### Data provided

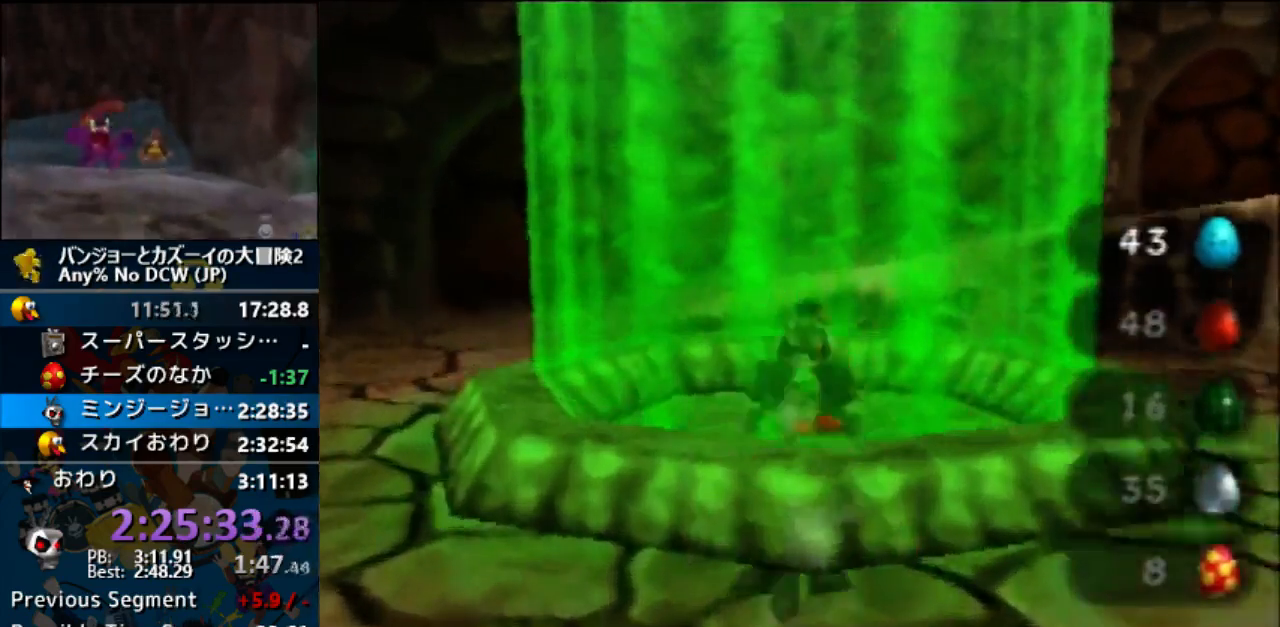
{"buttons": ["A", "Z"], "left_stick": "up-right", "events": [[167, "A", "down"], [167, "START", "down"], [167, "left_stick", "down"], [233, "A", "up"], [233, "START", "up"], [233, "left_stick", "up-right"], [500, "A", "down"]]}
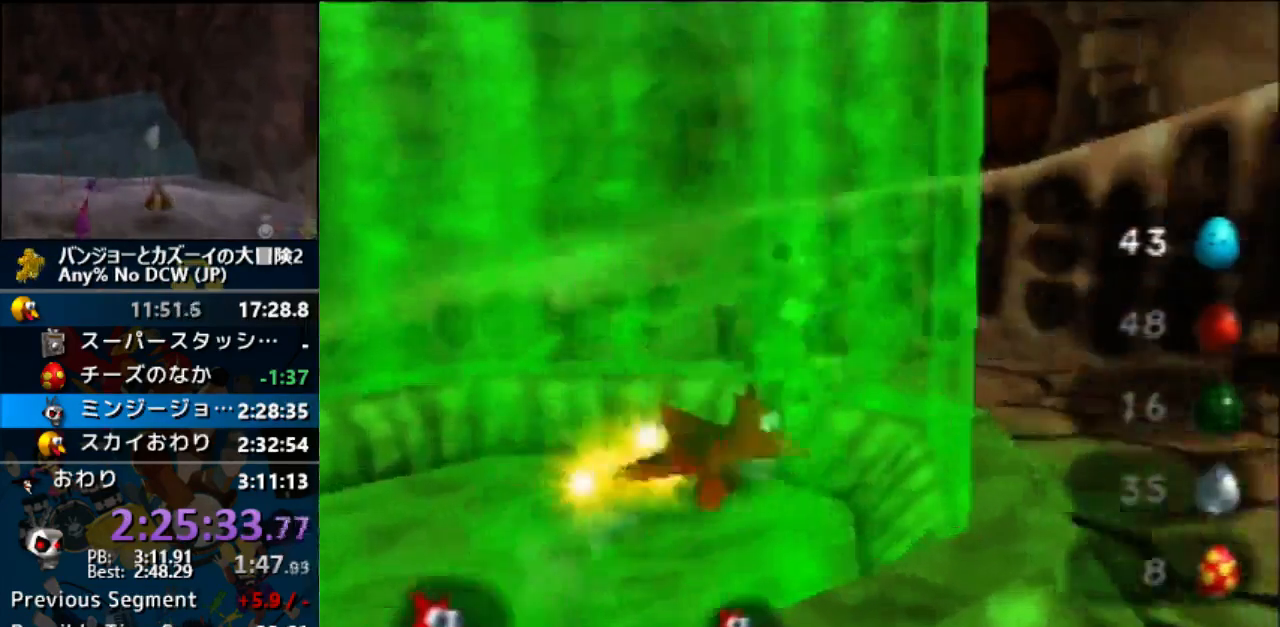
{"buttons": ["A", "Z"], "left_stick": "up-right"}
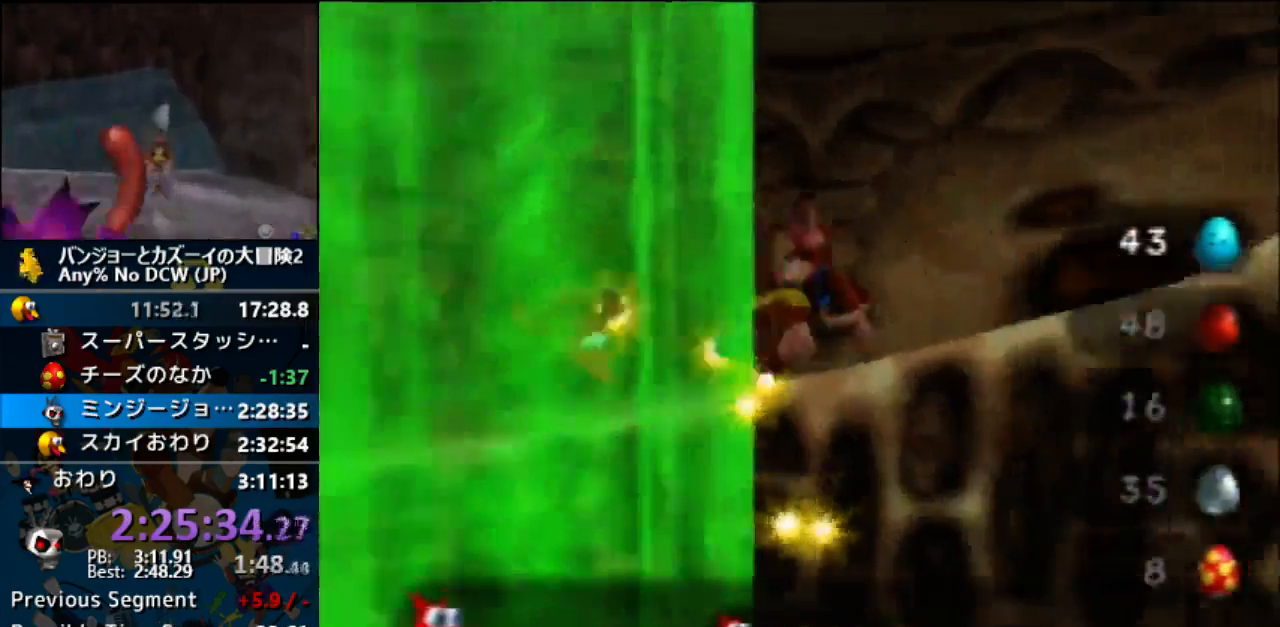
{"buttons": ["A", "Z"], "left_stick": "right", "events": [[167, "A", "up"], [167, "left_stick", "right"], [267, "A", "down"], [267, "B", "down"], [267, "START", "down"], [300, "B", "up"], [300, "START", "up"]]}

### What you have to do
Repeat the material above in full and exactly, omitting the pictures.

### Your solution
{"buttons": ["A", "Z"], "left_stick": "up-right", "events": [[167, "A", "down"], [167, "START", "down"], [167, "left_stick", "down"], [233, "A", "up"], [233, "START", "up"], [233, "left_stick", "up-right"], [500, "A", "down"]]}
{"buttons": ["A", "Z"], "left_stick": "up-right"}
{"buttons": ["A", "Z"], "left_stick": "right", "events": [[167, "A", "up"], [167, "left_stick", "right"], [267, "A", "down"], [267, "B", "down"], [267, "START", "down"], [300, "B", "up"], [300, "START", "up"]]}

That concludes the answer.